I am not familiar enough with S4 dispatch to know the exact cases when this poses a problem, but anecdotally it seems to cause problems anytime you call a package using S4 from Rscript as Dirk mentioned.

My feeling is more time has been wasted by users trying to debug the inconsistency than has been gained by the <60ms difference in startup time (from my benchmarks). This may have been a more reasonable trade-off when package loading was slower, but the slowdown with modern R seems slight to me.
Comment 6 Dirk Eddelbuettel 2016-05-24 19:23:37 UTC
I also explained maybe half a dozen times on StackOverflow.
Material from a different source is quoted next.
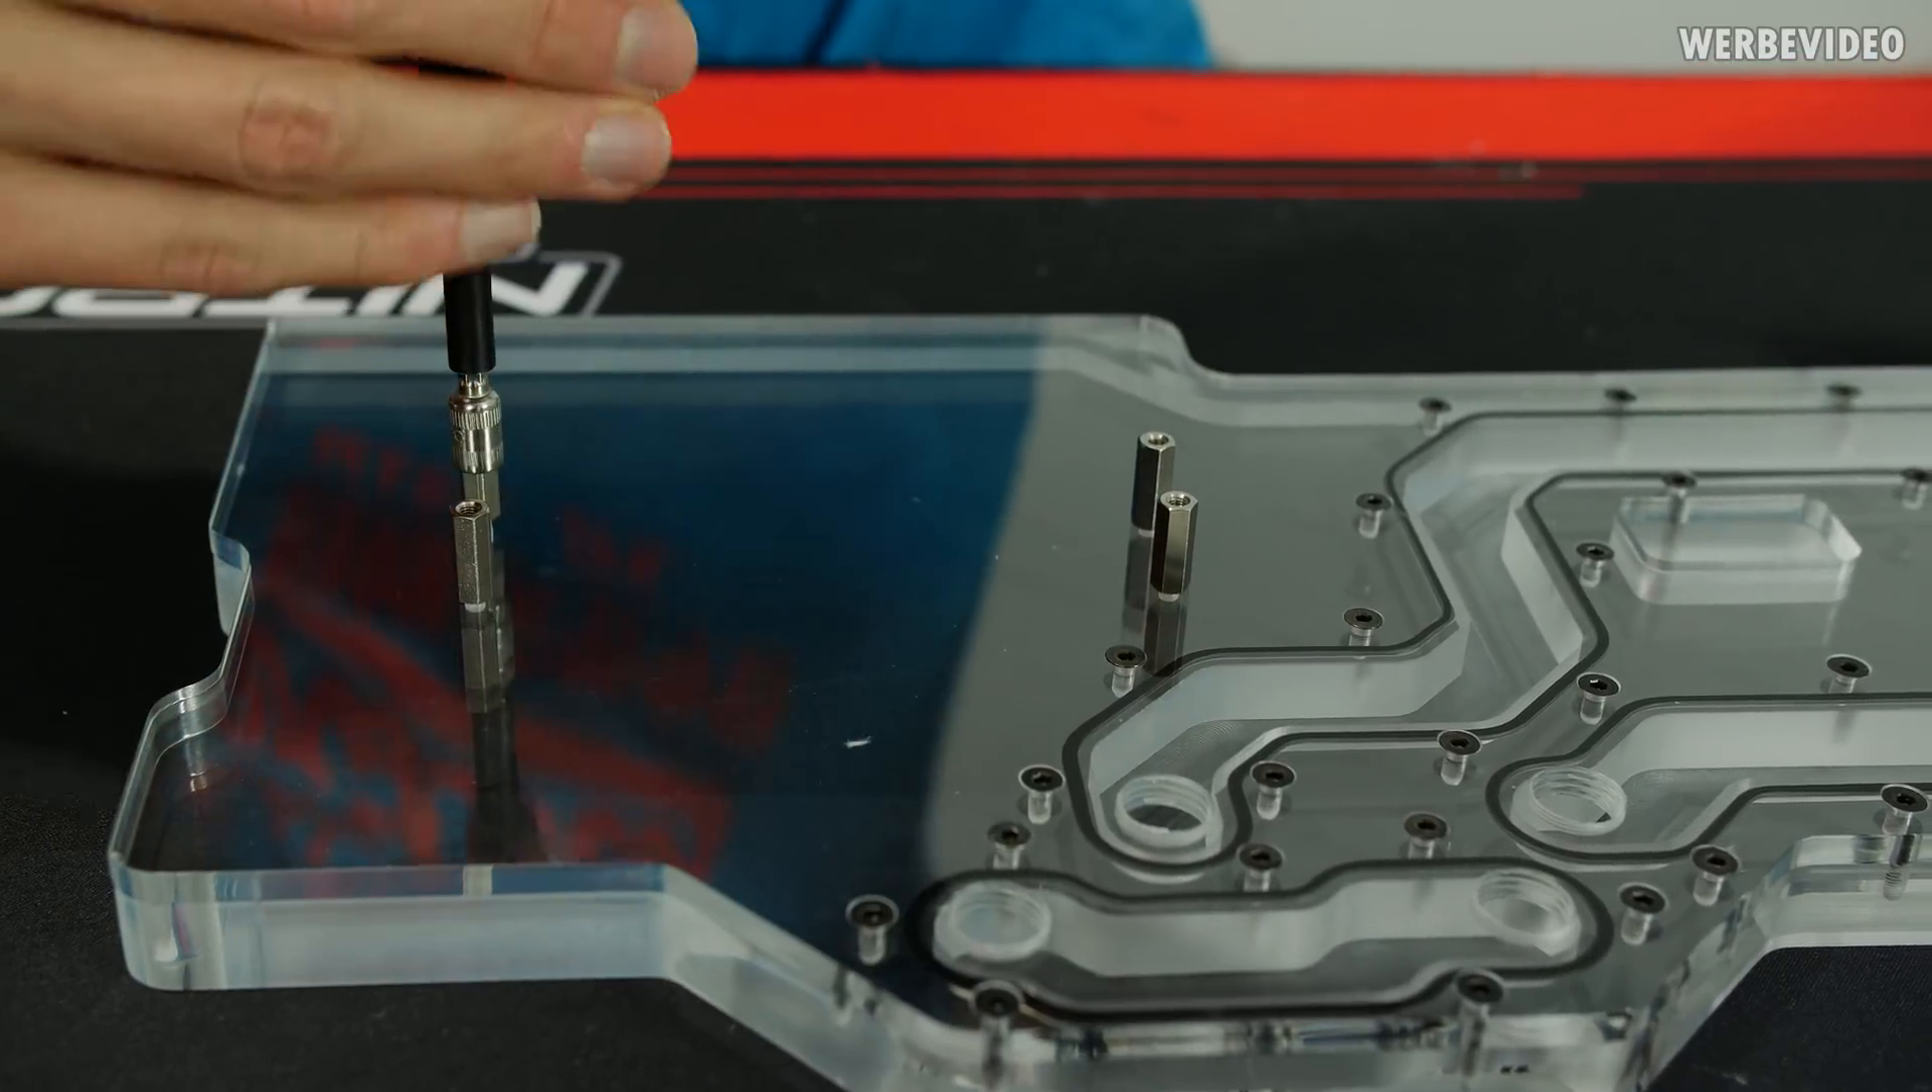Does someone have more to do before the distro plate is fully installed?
Yes.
The un-intuitive nature of this is, as Jim argued, indeed less than helpful.  I would welcome a reversal which makes Rscript closer to standard R.
Comment 7 Michael Lawrence 2016-05-24 19:29:48 UTC
Thanks for these examples. While some of them have helpfully exposed bugs in the methods package or other packages, many of them do argue for consistency.
Comment 8 Benjamin Tyner 2016-05-25 16:55:22 UTC
I agree that interactive and non-interactive modes ought to use the same defaultPackages.

I suppose removing methods from the list of default packages in interactive mode would be too disruptive, so that implies the lesser evil is to add it for non-interactive mode.

On the other hand, the fact that some bugs would have gone undetected, had this already been the default, is something to consider.